EXCERPTED DATA:
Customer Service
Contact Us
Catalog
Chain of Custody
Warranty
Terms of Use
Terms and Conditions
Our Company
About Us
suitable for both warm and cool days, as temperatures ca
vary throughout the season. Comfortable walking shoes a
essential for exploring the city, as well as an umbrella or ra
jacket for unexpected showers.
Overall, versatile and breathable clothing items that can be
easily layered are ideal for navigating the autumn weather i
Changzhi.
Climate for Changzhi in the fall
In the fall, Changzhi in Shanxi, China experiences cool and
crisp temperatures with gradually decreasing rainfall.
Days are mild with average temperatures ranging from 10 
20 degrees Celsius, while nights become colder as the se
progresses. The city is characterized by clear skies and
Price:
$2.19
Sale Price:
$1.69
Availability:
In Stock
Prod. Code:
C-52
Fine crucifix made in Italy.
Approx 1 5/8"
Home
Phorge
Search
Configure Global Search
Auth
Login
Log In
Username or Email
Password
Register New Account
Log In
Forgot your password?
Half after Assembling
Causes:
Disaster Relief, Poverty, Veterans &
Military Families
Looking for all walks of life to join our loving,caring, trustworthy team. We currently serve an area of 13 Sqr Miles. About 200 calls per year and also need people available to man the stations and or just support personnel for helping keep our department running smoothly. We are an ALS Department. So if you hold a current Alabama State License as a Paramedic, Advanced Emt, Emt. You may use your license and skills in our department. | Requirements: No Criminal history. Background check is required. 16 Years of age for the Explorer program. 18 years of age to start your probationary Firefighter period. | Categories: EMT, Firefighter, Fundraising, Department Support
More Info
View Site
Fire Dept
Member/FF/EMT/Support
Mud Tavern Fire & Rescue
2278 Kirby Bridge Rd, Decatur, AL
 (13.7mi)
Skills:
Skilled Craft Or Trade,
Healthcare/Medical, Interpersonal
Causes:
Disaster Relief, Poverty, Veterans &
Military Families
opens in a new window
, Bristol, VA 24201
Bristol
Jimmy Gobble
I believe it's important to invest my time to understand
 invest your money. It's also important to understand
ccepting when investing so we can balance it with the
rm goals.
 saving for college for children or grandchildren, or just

TASK OBJECTIVE: Please return exactly the lines from the first line of the material through the one with "Overall, versatile and", and no lines after it.

RESPONSE FOR THIS EXERCISE:
Customer Service
Contact Us
Catalog
Chain of Custody
Warranty
Terms of Use
Terms and Conditions
Our Company
About Us
suitable for both warm and cool days, as temperatures ca
vary throughout the season. Comfortable walking shoes a
essential for exploring the city, as well as an umbrella or ra
jacket for unexpected showers.
Overall, versatile and breathable clothing items that can be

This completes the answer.